--- Input data Enclosed Below ---

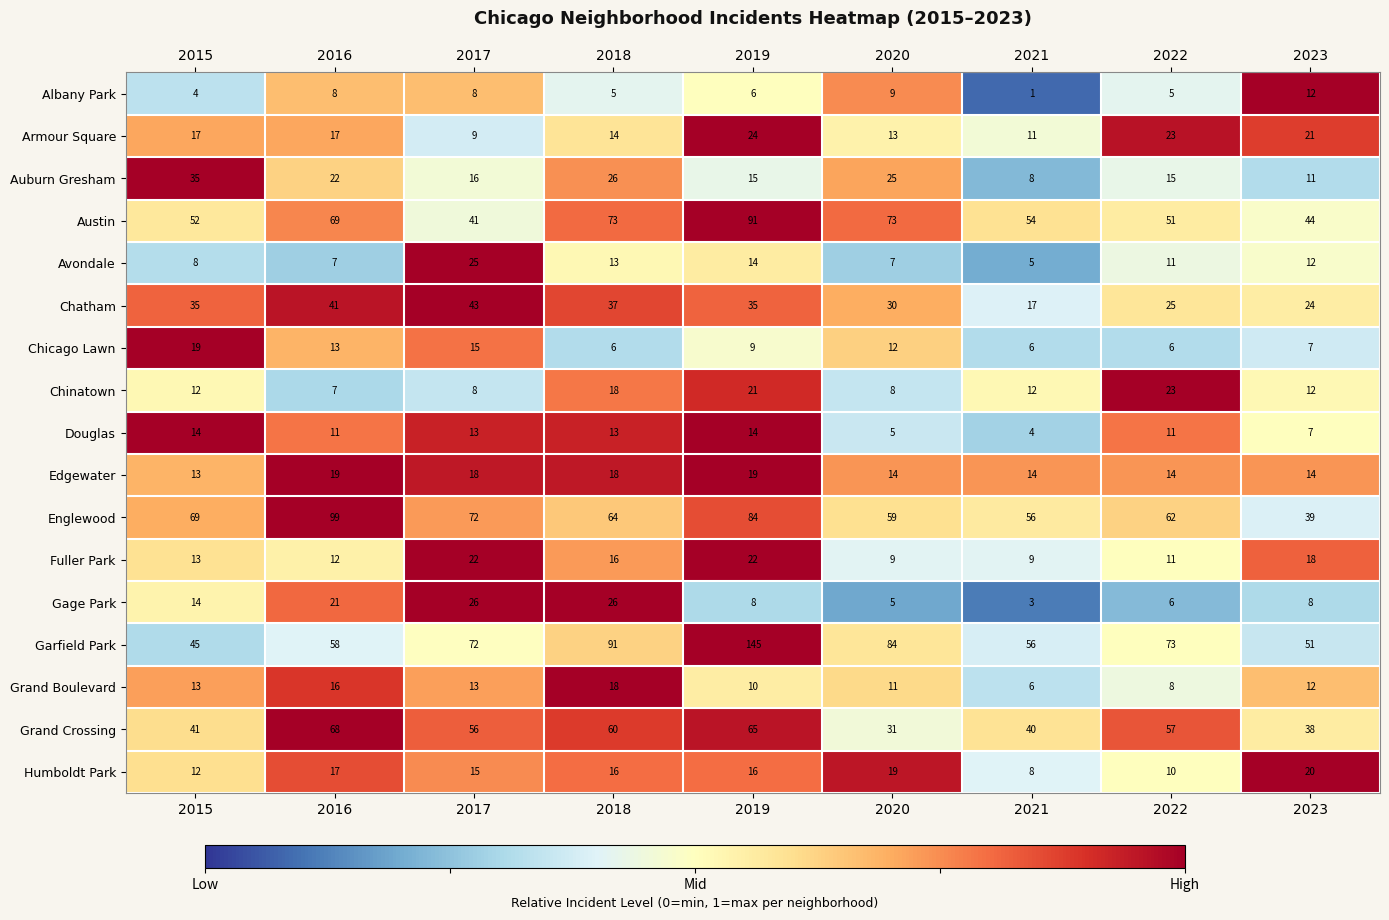

How many distinct data groups are displayed?

17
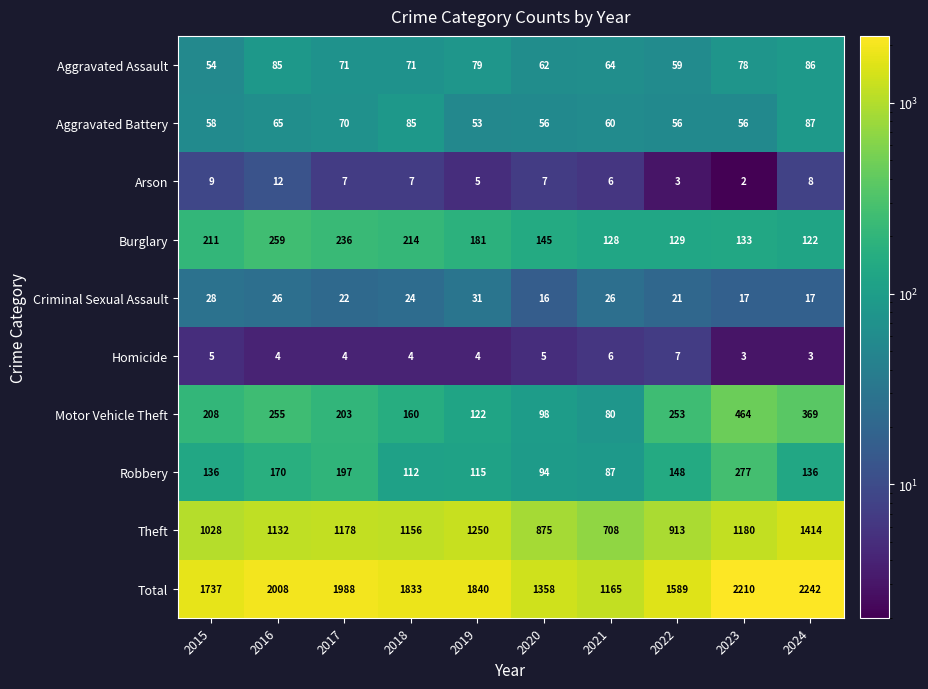

Between 2016 and 2020, which series saw the biggest shift?

Total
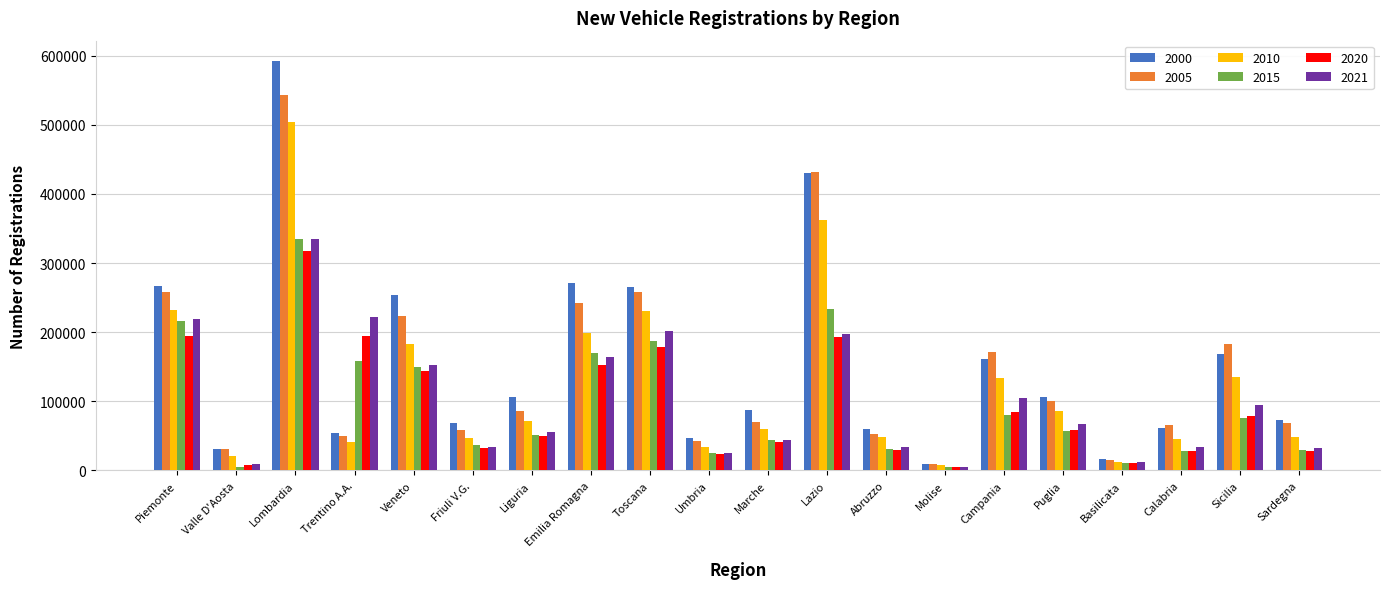

The 2010 series shows 70964 at Liguria. True or false?

True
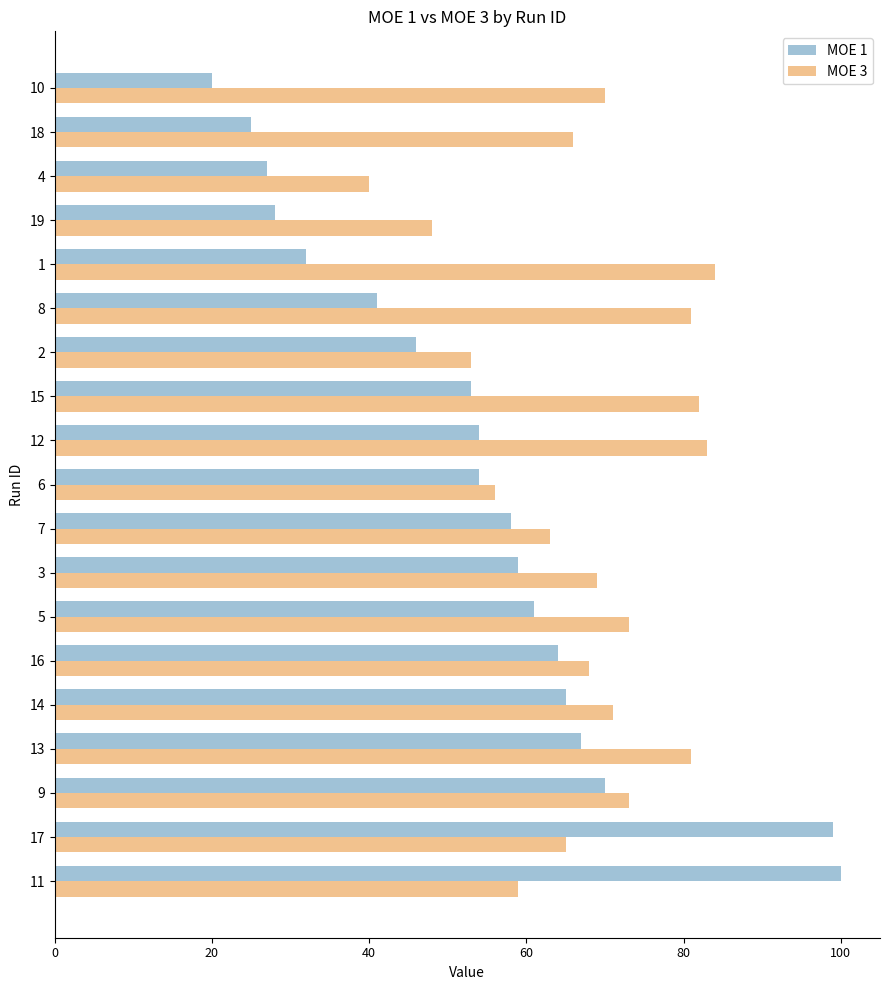

What is the minimum value for MOE 1?

20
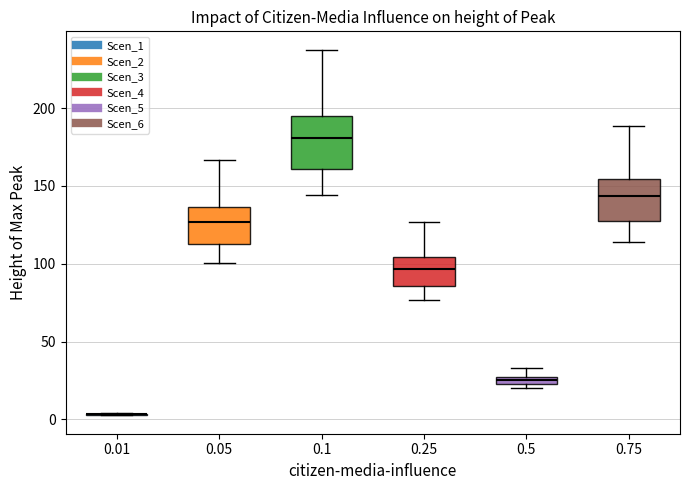

Where does the upper whisker of the box at x = 0.5 end on the y-axis? The values are not printed on the chart, so give them approximately, as read against the axis.

35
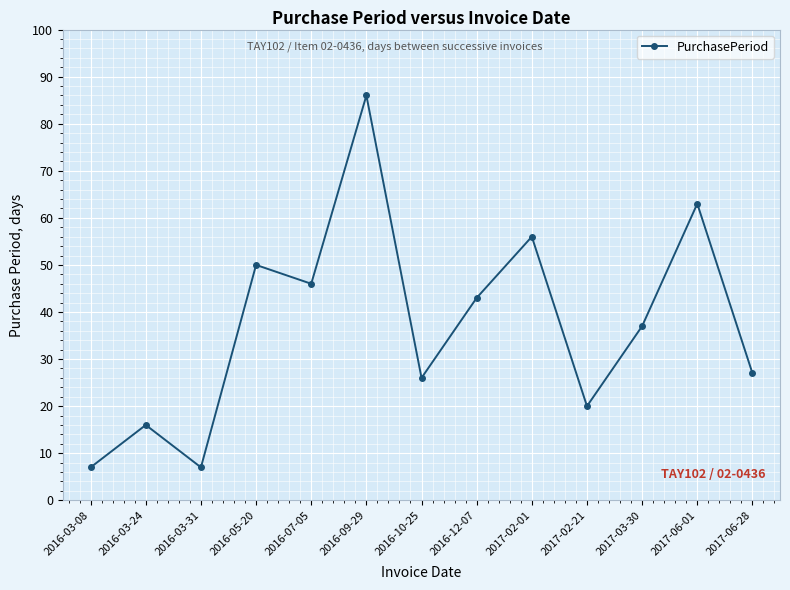

What is the label of the 5th point from the right?

2017-02-01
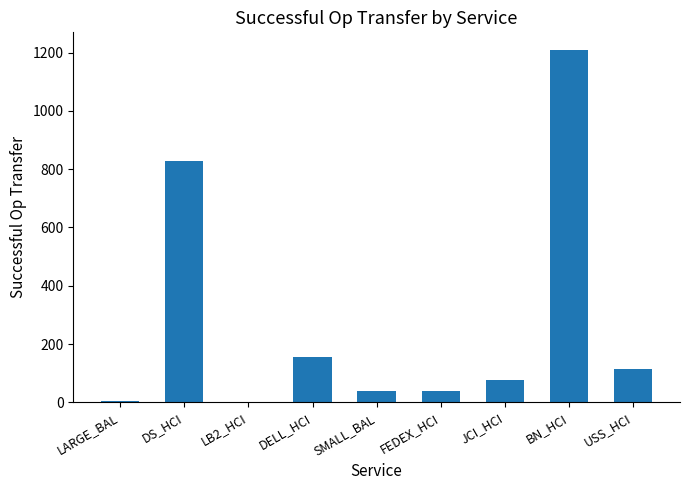

Where is the data nearest to the value 604?

DS_HCI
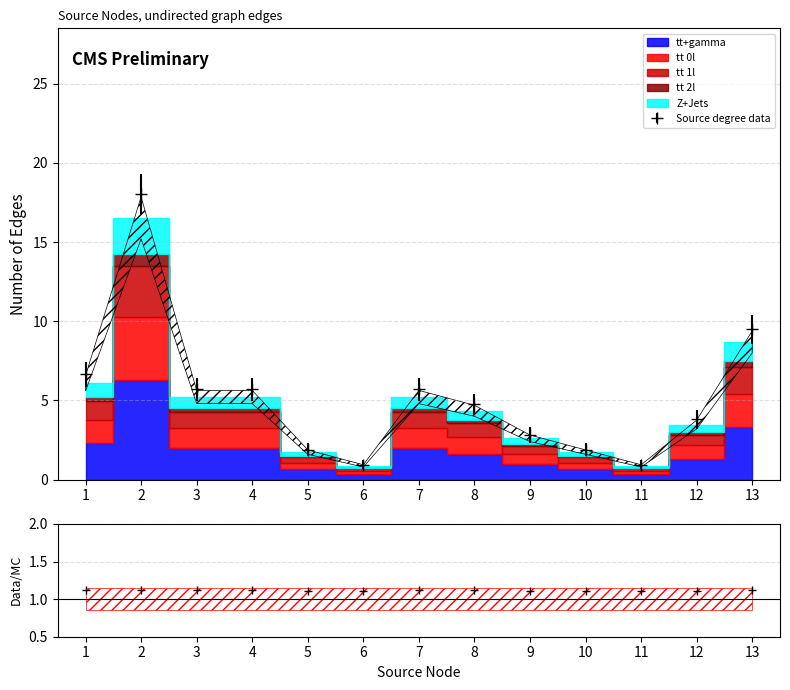

List the series in order of their peak value, lowest first.

tt 2l, Z+Jets, tt 1l, tt 0l, tt+gamma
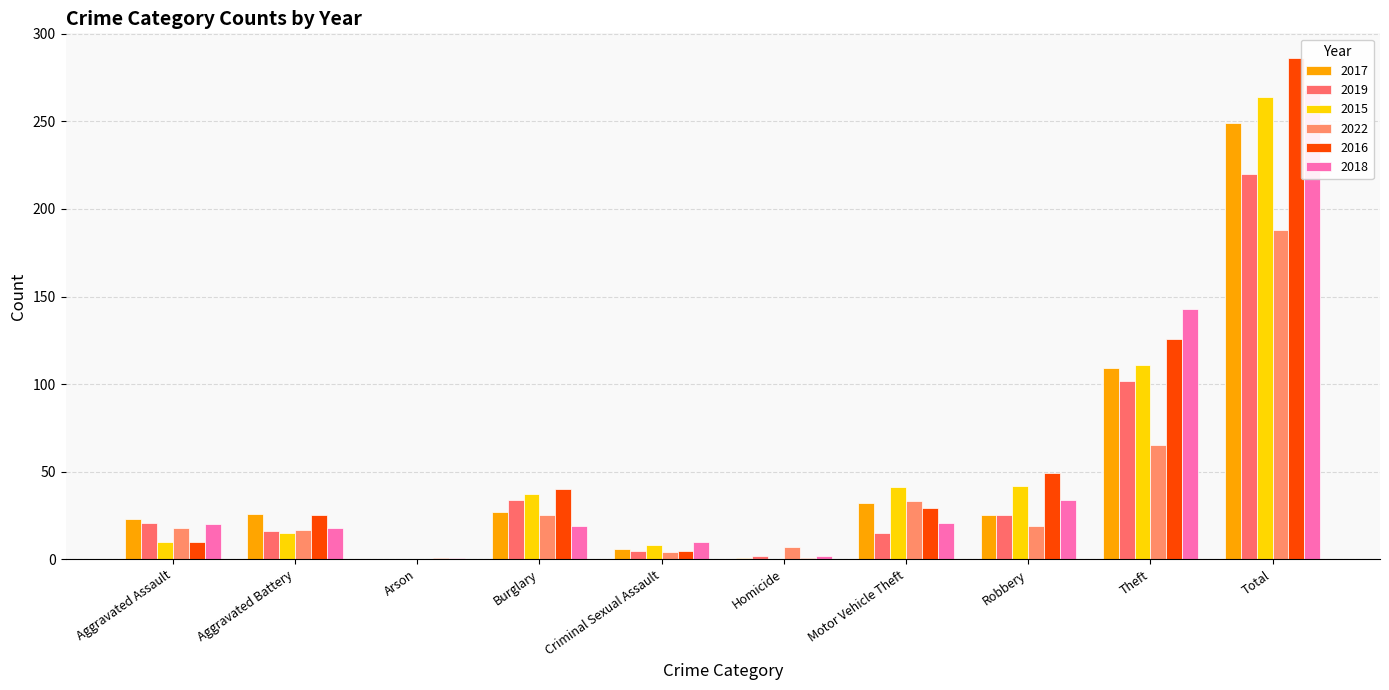

Where does the 2018 series first go above 20?

Motor Vehicle Theft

--- End of Enclosed Input data ---

Exercise objective. Which lines in the records contain the word "series", matching its case exactly? Pick out each of those lines and copy it in full.

Solution for this problem.
Between 2016 and 2020, which series saw the biggest shift?
The 2010 series shows 70964 at Liguria. True or false?
List the series in order of their peak value, lowest first.
Where does the 2018 series first go above 20?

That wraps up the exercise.